Yik Yak — The Anonymous Campus App That Died of Its Own Anonymity, Then Came Back
Yik Yak was the anonymous, location-based message board that swept American college campuses, collapsed under the weight of what anonymity invites, and then — unusually for this catalog — came back from the dead. Founded in late 2013 by two Furman University graduates, Tyler Droll and Brooks Buffington, it shut down on May 5, 2017, with the assets passing to the payments company Square for about $1 million. That was supposed to be the end. But in February 2021 new owners bought the brand, and in August 2021 they relaunched it, which is why Yik Yak’s fate cell reads not “Shut Down” but the rare green word: Revived.
The original arc was a textbook venture rocket and a textbook moderation catastrophe.

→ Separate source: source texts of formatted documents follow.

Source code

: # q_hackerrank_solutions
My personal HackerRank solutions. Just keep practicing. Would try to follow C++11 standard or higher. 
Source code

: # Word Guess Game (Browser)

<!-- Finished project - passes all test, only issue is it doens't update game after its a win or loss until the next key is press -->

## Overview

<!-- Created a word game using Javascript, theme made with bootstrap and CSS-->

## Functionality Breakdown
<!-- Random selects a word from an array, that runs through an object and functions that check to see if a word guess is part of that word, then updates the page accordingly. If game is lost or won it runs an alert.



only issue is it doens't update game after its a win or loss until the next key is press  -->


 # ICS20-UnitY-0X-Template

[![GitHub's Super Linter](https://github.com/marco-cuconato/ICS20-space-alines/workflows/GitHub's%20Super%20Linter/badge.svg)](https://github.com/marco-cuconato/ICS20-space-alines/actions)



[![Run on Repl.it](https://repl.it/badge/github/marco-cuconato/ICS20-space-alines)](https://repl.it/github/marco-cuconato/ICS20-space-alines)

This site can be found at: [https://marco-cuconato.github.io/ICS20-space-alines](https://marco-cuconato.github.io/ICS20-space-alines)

Yik Yak let anyone post anonymously to a feed of everyone else within a roughly 5-mile radius — a “herd” — which on a college campus meant a single shared, identity-free bulletin board. It spread explosively: within a year of launch it ranked among the top ten most-downloaded social apps in the United States, and it raised roughly $73 million from venture investors, including a Sequoia-led round that reportedly valued it near $400 million in 2014. For a brief moment two recent graduates ran one of the hottest apps in the country.
Then the same anonymity that fueled the growth fueled the harm. Untethered from identity and tied to a specific place, Yik Yak became a vector for bullying, racist and antisemitic abuse, and — most seriously — bomb threats and threats of violence aimed at named individuals and at the campuses themselves. Schools demanded bans; Yik Yak geo-fenced middle and high schools and, belatedly, tried to add handles and identities. The fixes alienated the users who had come precisely for anonymity without satisfying the critics, and growth reversed: downloads fell 76 percent in 2016. After laying off most of its staff that December, the company gave up.
Little users’ data was lost in any catastrophic sense — anonymity meant there was little to lose — but a genuine community of students lost their square, and the founders lost a company that had been worth a reported $400 million. The 2021 revival, under new owners promising “community guardrails” against the very behavior that killed the original, is the green note: proof that a network can be brought back, and an open question as to whether anonymity’s appeal can be separated from its harm. Yik Yak was later acquired again, by the rival app Sidechat, in 2023.